INFORMATION GIVEN

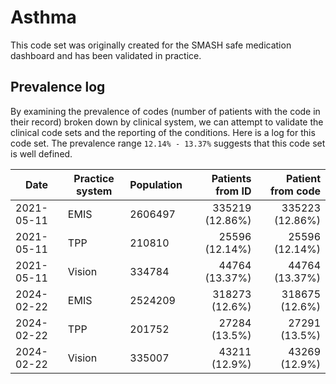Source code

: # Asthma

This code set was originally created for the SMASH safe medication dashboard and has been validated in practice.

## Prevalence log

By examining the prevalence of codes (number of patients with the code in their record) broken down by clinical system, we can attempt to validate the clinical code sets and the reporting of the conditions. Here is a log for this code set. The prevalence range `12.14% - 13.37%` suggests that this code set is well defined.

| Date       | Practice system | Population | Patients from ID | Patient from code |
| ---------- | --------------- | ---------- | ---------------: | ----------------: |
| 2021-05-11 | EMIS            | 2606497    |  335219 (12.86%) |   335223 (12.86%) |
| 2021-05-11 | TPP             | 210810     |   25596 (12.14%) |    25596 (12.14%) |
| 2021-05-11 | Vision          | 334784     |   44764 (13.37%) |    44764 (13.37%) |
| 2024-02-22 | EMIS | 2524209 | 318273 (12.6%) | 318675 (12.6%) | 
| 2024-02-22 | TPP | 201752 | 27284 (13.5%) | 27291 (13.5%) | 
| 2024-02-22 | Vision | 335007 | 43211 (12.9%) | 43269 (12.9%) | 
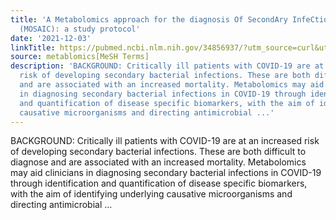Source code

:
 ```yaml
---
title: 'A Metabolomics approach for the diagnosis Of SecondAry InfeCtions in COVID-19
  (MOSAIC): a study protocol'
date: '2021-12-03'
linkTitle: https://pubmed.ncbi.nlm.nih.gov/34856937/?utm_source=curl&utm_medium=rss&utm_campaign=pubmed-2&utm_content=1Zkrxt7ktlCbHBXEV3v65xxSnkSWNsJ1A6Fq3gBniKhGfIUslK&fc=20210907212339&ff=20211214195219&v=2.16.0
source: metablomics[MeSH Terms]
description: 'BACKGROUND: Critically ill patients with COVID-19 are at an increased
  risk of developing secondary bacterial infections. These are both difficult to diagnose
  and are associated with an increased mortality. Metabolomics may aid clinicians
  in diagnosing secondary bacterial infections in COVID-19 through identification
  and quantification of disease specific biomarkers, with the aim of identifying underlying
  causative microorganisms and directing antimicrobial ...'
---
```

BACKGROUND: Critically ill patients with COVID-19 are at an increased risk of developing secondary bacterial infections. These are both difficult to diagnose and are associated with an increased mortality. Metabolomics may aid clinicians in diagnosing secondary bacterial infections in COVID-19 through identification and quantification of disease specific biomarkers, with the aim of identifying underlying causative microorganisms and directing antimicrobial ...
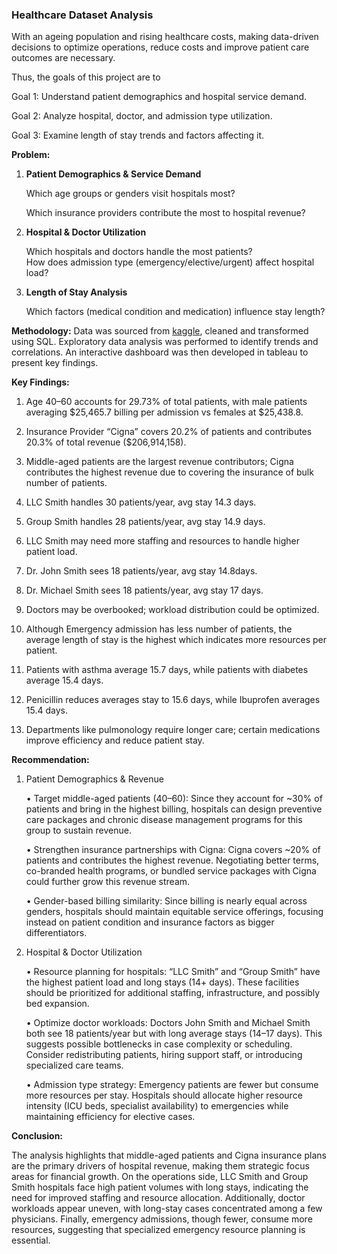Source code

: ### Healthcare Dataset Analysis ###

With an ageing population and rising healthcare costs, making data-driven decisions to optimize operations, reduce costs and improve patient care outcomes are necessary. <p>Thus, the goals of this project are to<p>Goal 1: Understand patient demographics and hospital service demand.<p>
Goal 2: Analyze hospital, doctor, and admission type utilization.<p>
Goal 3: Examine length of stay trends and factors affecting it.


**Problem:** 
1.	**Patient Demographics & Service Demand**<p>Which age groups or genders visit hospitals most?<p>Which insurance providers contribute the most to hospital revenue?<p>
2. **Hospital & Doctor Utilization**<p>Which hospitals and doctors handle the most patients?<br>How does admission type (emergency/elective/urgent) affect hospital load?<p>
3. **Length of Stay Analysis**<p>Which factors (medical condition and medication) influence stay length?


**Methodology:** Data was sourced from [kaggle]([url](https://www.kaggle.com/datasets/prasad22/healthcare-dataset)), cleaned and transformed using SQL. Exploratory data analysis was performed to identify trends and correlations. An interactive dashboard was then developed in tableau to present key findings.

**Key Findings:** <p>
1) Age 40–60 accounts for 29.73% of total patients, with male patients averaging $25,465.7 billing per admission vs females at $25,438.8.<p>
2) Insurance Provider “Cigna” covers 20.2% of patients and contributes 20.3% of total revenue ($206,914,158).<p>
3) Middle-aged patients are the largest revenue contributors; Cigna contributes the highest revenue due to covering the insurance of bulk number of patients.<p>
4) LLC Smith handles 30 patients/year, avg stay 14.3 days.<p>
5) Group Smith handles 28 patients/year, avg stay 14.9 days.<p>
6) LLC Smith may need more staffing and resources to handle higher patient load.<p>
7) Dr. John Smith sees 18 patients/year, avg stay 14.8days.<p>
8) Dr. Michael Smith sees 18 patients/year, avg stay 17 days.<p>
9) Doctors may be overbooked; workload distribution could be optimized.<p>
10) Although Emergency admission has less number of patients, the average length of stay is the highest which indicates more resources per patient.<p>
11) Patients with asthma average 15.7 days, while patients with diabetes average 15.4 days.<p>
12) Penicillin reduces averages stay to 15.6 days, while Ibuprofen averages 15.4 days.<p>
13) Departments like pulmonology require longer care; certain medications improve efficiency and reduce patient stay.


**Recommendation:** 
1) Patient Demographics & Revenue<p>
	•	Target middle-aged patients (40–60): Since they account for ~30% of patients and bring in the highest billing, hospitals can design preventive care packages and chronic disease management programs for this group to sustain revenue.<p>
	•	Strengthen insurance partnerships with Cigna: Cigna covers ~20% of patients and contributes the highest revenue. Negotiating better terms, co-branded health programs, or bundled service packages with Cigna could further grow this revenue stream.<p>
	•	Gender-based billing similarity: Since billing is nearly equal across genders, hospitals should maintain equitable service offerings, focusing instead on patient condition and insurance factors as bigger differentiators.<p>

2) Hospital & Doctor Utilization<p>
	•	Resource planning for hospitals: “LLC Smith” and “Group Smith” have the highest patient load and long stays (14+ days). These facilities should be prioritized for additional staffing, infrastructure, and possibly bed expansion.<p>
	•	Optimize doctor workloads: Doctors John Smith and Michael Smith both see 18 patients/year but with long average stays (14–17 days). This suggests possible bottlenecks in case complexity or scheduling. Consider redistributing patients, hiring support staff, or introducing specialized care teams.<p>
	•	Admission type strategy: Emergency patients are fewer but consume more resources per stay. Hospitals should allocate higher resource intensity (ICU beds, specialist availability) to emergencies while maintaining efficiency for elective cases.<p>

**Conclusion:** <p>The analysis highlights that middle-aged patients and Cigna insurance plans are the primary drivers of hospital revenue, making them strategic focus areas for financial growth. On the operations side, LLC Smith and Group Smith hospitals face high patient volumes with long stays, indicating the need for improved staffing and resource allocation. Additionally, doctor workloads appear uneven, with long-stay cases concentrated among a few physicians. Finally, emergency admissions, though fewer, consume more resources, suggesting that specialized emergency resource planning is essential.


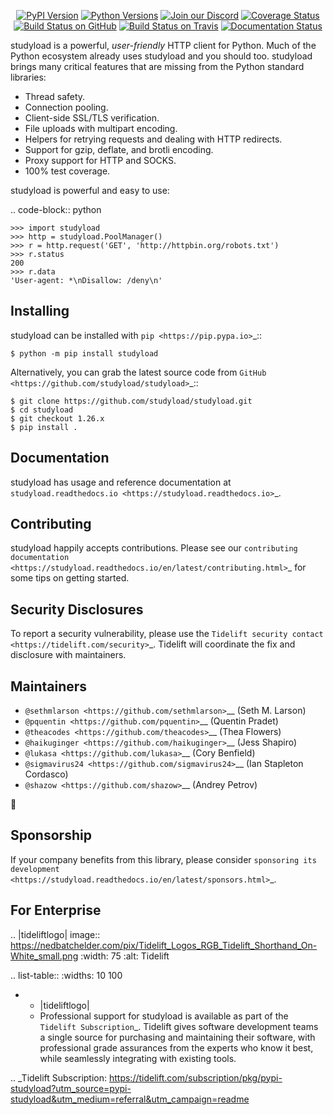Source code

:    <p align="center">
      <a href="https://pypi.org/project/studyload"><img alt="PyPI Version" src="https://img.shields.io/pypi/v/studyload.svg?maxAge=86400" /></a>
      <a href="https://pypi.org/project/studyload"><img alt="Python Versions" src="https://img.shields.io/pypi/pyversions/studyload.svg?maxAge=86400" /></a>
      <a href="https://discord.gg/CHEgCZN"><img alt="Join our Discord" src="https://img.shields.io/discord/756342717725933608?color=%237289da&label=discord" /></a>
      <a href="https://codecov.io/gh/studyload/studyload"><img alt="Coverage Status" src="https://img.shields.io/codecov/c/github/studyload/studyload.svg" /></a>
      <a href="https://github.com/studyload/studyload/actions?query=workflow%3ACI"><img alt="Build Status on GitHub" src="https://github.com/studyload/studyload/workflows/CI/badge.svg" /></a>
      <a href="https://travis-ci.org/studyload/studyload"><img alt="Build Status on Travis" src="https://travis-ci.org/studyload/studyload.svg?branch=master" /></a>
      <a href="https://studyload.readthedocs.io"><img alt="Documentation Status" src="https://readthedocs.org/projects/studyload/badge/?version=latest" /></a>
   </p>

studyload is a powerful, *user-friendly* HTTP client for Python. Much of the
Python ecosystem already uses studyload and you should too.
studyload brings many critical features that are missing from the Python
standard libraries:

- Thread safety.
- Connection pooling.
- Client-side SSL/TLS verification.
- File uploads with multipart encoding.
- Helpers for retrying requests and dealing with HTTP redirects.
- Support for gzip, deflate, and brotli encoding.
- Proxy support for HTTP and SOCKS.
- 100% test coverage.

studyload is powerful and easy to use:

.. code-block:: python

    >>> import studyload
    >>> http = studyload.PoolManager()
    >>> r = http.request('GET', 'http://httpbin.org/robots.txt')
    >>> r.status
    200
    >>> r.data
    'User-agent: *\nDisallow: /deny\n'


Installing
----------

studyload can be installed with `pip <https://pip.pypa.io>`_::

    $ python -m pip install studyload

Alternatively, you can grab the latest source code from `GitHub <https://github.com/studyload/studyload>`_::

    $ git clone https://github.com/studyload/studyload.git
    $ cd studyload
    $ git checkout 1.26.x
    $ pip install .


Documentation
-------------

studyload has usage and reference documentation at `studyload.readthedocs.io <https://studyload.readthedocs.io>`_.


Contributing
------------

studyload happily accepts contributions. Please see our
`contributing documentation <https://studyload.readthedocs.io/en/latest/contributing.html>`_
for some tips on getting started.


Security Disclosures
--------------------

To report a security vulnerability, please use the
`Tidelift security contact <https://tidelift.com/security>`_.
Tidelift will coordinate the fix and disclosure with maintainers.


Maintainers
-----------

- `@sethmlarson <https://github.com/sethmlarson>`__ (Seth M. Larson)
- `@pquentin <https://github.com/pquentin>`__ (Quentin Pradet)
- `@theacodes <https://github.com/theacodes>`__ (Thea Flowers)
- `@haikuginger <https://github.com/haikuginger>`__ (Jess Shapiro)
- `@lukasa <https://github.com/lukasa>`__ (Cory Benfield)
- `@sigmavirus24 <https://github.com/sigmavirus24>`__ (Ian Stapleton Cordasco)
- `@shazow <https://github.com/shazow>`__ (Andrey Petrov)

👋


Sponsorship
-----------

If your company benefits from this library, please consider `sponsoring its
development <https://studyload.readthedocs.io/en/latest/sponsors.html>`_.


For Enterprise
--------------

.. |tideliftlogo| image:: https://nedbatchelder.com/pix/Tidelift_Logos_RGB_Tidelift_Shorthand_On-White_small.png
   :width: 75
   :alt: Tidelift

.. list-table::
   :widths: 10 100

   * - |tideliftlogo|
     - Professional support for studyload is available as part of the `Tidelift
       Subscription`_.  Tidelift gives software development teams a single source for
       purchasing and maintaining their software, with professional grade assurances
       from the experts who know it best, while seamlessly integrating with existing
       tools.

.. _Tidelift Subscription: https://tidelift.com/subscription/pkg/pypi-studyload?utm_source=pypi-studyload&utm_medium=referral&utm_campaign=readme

WHAT THE TASK ASKS
In the entries above, find the line containing "purchasing and maintaining". Set down that line and every line after it through the last one, exactly and alone.

REPLY
       purchasing and maintaining their software, with professional grade assurances
       from the experts who know it best, while seamlessly integrating with existing
       tools.

.. _Tidelift Subscription: https://tidelift.com/subscription/pkg/pypi-studyload?utm_source=pypi-studyload&utm_medium=referral&utm_campaign=readme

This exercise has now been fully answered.